R.R., R.G.S., R.M.R. in proprio e nelle rispettive qualità di eredi di M.E., elettivamente domiciliati in ROMA, VIA GREGORIO VII n. 466, presso lo studio dell’avvocato MARINA FLOCCO, che li rappresenta e difende, giusta procura speciale in calce al ricorso;

– ricorrenti –

contro

MINISTERO DELLA GIUSTIZIA (OMISSIS) in persona del Ministro pro tempore, elettivamente domiciliato in ROMA, VIA DEI PORTOGHESI 12, presso l’AVVOCATURA GENERALE DELLO STATO, che lo rappresenta e difende, ope legis;

– controricorrente –

e contro

PROCURA GENERALE DELLA REPUBBLICA PRESSO LA SUPREMA CORTE DI CASSAZIONE;

– intimata –

avverso il decreto nel procedimento R.G. 1334/2012 della CORTE D’APPELLO di CATANZARO del 24.4.2013, depositato il 14/05/2013;

udita la relazione della causa svolta nella pubblica udienza del 28/01/2015 dal Consigliere Relatore Dott. FEUCE MANNA;

udito per i ricorrenti l’Avvocato Paolo Buscemi (per delega avv. Marina Flocco) che si riporta agli scritti e chiede l’accoglimento del ricorso.

Svolgimento del processo

Con decreto del 14.5.2013 la Corte d’appello di Catanzaro, in parziale accoglimento della domanda, condannava il Ministero della Giustizia al pagamento in favore di R.R., G. S. e M.R., in proprio e quali eredi di M. E., un equo indennizzo ex lege n. 89 del 2001. Presupposto, un processo esecutivo di durata irragionevole, risultante da più pignoramenti immobiliari riuniti, instaurato a carico dei ricorrenti e della predetta de cuius nell’agosto del 1990 e ancora in corso alla data (8.8.2012) di proposizione del ricorso. In particolare, la Corte calabrese liquidava complessivamente per R.R. e G. S. Euro 8.700,00, e per R.M.R. Euro 6.000,00.

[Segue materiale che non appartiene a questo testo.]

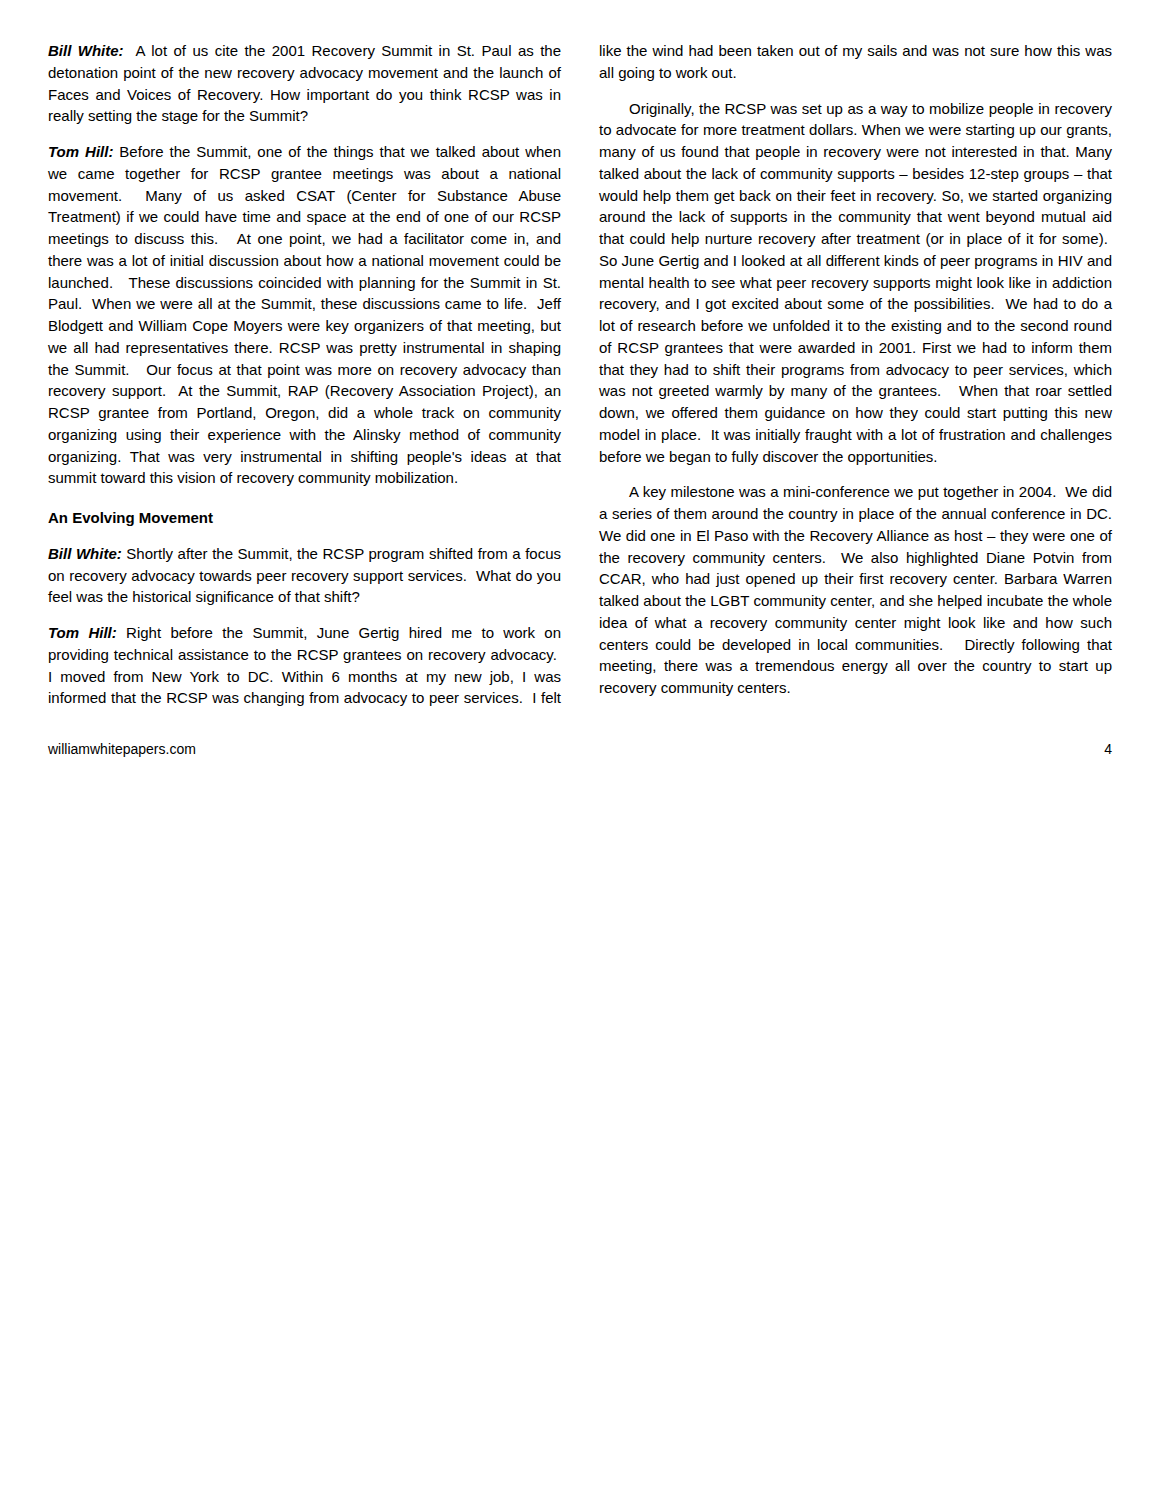Bill White: A lot of us cite the 2001 Recovery Summit in St. Paul as the detonation point of the new recovery advocacy movement and the launch of Faces and Voices of Recovery. How important do you think RCSP was in really setting the stage for the Summit?
Tom Hill: Before the Summit, one of the things that we talked about when we came together for RCSP grantee meetings was about a national movement. Many of us asked CSAT (Center for Substance Abuse Treatment) if we could have time and space at the end of one of our RCSP meetings to discuss this. At one point, we had a facilitator come in, and there was a lot of initial discussion about how a national movement could be launched. These discussions coincided with planning for the Summit in St. Paul. When we were all at the Summit, these discussions came to life. Jeff Blodgett and William Cope Moyers were key organizers of that meeting, but we all had representatives there. RCSP was pretty instrumental in shaping the Summit. Our focus at that point was more on recovery advocacy than recovery support. At the Summit, RAP (Recovery Association Project), an RCSP grantee from Portland, Oregon, did a whole track on community organizing using their experience with the Alinsky method of community organizing. That was very instrumental in shifting people's ideas at that summit toward this vision of recovery community mobilization.
An Evolving Movement
Bill White: Shortly after the Summit, the RCSP program shifted from a focus on recovery advocacy towards peer recovery support services. What do you feel was the historical significance of that shift?
Tom Hill: Right before the Summit, June Gertig hired me to work on providing technical assistance to the RCSP grantees on recovery advocacy. I moved from New York to DC. Within 6 months at my new job, I was informed that the RCSP was changing from advocacy to peer services. I felt like the wind had been taken out of my sails and was not sure how this was all going to work out.
Originally, the RCSP was set up as a way to mobilize people in recovery to advocate for more treatment dollars. When we were starting up our grants, many of us found that people in recovery were not interested in that. Many talked about the lack of community supports – besides 12-step groups – that would help them get back on their feet in recovery. So, we started organizing around the lack of supports in the community that went beyond mutual aid that could help nurture recovery after treatment (or in place of it for some). So June Gertig and I looked at all different kinds of peer programs in HIV and mental health to see what peer recovery supports might look like in addiction recovery, and I got excited about some of the possibilities. We had to do a lot of research before we unfolded it to the existing and to the second round of RCSP grantees that were awarded in 2001. First we had to inform them that they had to shift their programs from advocacy to peer services, which was not greeted warmly by many of the grantees. When that roar settled down, we offered them guidance on how they could start putting this new model in place. It was initially fraught with a lot of frustration and challenges before we began to fully discover the opportunities.
A key milestone was a mini-conference we put together in 2004. We did a series of them around the country in place of the annual conference in DC. We did one in El Paso with the Recovery Alliance as host – they were one of the recovery community centers. We also highlighted Diane Potvin from CCAR, who had just opened up their first recovery center. Barbara Warren talked about the LGBT community center, and she helped incubate the whole idea of what a recovery community center might look like and how such centers could be developed in local communities. Directly following that meeting, there was a tremendous energy all over the country to start up recovery community centers.
williamwhitepapers.com 4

La Corte territoriale, valutava in quattro anni la durata ragionevole della procedura, fino alla data dell’ordinanza di vendita, non essendo il lasso temporale successivo ascrivibile all’amministrazione della giustizia, ma alle condizioni del mercato immobiliare. Quindi, quantificava la durate eccedente in 9 anni e 8 mesi quanto alla posizione di R.R. e G.S., e in 7 anni e 6 mesi quanto a R.M.R. e a M.E.. Riteneva, al riguardo, che l’atteggiamento non pienamente collaborativo degli esecutati nel corso della procedura (essi non avevano depositato alcun rendiconto periodico della gestione degli immobili pignorati, di cui erano custodi, ed avevano richiesto la sospensione del processo ai sensi della L. n. 44 del 1999, art. 20), mostrava il loro scarso interesse ad una pronta definizione della procedura, e con ciò l’esiguità del patema per la dilatazione dei tempi processuali.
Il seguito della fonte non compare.